* Directive *
The reply must contain all of the records, unchanged.

*** Material supplied

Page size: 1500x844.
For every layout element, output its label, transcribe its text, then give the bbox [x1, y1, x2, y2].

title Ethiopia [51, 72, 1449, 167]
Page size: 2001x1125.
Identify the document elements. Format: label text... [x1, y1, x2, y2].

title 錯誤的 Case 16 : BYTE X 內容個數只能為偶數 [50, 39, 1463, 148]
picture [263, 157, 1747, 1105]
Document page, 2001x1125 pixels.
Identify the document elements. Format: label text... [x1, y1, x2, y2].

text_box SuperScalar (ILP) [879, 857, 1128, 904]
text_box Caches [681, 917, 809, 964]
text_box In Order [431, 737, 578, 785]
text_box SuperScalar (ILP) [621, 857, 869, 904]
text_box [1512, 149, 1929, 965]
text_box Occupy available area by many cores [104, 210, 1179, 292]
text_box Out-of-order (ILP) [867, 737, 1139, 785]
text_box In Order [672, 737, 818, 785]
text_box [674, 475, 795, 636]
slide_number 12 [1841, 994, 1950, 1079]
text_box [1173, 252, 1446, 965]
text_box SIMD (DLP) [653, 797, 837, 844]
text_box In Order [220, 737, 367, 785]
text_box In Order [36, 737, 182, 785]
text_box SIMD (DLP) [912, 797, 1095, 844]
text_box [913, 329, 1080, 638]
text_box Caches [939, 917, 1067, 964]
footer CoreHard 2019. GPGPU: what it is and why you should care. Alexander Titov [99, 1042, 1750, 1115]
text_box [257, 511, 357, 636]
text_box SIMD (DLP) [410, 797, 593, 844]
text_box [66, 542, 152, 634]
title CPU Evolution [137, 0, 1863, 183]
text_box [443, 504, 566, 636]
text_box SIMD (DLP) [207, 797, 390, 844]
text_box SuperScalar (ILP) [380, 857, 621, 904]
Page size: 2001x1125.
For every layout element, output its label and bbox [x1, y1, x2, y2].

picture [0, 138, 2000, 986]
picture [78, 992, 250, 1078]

******

* Expected answer *
Page size: 1500x844.
For every layout element, output its label, transcribe its text, then give the bbox [x1, y1, x2, y2].

title Ethiopia [51, 72, 1449, 167]
Page size: 2001x1125.
Identify the document elements. Format: label text... [x1, y1, x2, y2].

title 錯誤的 Case 16 : BYTE X 內容個數只能為偶數 [50, 39, 1463, 148]
picture [263, 157, 1747, 1105]
Document page, 2001x1125 pixels.
Identify the document elements. Format: label text... [x1, y1, x2, y2].

text_box SuperScalar (ILP) [879, 857, 1128, 904]
text_box Caches [681, 917, 809, 964]
text_box In Order [431, 737, 578, 785]
text_box SuperScalar (ILP) [621, 857, 869, 904]
text_box [1512, 149, 1929, 965]
text_box Occupy available area by many cores [104, 210, 1179, 292]
text_box Out-of-order (ILP) [867, 737, 1139, 785]
text_box In Order [672, 737, 818, 785]
text_box [674, 475, 795, 636]
slide_number 12 [1841, 994, 1950, 1079]
text_box [1173, 252, 1446, 965]
text_box SIMD (DLP) [653, 797, 837, 844]
text_box In Order [220, 737, 367, 785]
text_box In Order [36, 737, 182, 785]
text_box SIMD (DLP) [912, 797, 1095, 844]
text_box [913, 329, 1080, 638]
text_box Caches [939, 917, 1067, 964]
footer CoreHard 2019. GPGPU: what it is and why you should care. Alexander Titov [99, 1042, 1750, 1115]
text_box [257, 511, 357, 636]
text_box SIMD (DLP) [410, 797, 593, 844]
text_box [66, 542, 152, 634]
title CPU Evolution [137, 0, 1863, 183]
text_box [443, 504, 566, 636]
text_box SIMD (DLP) [207, 797, 390, 844]
text_box SuperScalar (ILP) [380, 857, 621, 904]
Page size: 2001x1125.
For every layout element, output its label and bbox [x1, y1, x2, y2].

picture [0, 138, 2000, 986]
picture [78, 992, 250, 1078]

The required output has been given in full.